Chapitre 1 — Arrivée à Golden Skies
Reid Maxwell
Les grilles se dressaient devant lui, un fer noir délicatement travaillé en motifs de lierre grimpant, surmonté d’un ornement doré complexe. École Privée Golden Skies. Rien que le nom promettait la perfection, l’exclusivité – exactement le genre de choses que Reid Maxwell méprisait. La perfection était une illusion, et l’exclusivité, une arme.
Le taxi s’arrêta au bord de l’allée circulaire, son moteur toussotant bruyamment, brisant le silence immaculé du domaine.
Le chauffeur jeta un regard interrogateur à Reid, les sourcils levés dans un jugement silencieux. « Vous êtes sûr que c’est ici ? » semblait-il demander.
Reid ne répondit pas. Il passa la sangle de son sac de sport sur son épaule, le poids familier l’ancrant comme une chaîne attachée à son passé. Sa veste en cuir émit un faible grincement lorsqu’il bougea, les bords usés effleurant son bras – un souvenir tangible de chez lui. Ses bottes usées frappèrent les pierres lisses de l’allée, leur impact résonnant légèrement dans l’air froid. Il enfouit un paquet de billets froissés dans la main du chauffeur et claqua la portière, le bruit déchirant le calme étrange.
L’air était imprégné de l’odeur des feuilles humides et de l’herbe fraîchement coupée, avec une pointe mordante évoquant les prémices de l’automne. Devant lui, le campus s’étendait comme une œuvre d’art : de vastes bâtiments en pierre recouverts de lierre, leurs fenêtres reflétant la lumière déclinante du soleil comme des miroirs polis. Des allées bordées de haies géométriques, des fontaines murmurant au loin, une perfection artificielle qui fit grincer les dents de Reid.

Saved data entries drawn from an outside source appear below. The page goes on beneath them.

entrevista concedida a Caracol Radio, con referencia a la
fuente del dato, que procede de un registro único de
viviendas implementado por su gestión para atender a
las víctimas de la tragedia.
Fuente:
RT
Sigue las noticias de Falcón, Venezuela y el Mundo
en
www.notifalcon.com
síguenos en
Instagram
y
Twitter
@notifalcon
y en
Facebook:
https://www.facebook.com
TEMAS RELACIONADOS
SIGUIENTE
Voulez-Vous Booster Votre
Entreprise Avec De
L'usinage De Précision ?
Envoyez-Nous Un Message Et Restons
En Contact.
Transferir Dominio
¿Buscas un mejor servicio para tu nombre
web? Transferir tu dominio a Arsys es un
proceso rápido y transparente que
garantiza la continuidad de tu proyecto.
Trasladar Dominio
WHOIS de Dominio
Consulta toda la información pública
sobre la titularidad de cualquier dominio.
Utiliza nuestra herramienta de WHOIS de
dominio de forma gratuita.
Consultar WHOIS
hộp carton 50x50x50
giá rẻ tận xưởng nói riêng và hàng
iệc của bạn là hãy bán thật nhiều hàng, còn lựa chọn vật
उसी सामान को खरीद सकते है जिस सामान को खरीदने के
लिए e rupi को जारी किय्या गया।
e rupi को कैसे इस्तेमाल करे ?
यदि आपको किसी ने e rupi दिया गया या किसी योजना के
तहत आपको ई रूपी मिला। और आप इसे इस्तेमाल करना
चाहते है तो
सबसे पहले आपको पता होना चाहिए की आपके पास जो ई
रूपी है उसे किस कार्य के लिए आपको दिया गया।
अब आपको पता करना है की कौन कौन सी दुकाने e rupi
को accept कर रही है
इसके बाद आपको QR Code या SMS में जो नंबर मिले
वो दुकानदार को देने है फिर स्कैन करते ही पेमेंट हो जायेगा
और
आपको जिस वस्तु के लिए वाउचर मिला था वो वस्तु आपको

Il s’arrêta devant les grilles, scrutant la scène du regard. Ce n’était pas pour lui. Ça ne l’avait jamais été. C’était la dernière tentative désespérée de son père pour « le remettre sur le droit chemin ». Comme si des murs couverts de lierre et des uniformes de luxe pouvaient effacer des années de réalité brutale qui l’avaient façonné. Cette pensée fit naître un rictus amer et fugace sur son visage. Son père croyait que cet endroit le sauverait. Mais Reid n’était pas là pour être sauvé.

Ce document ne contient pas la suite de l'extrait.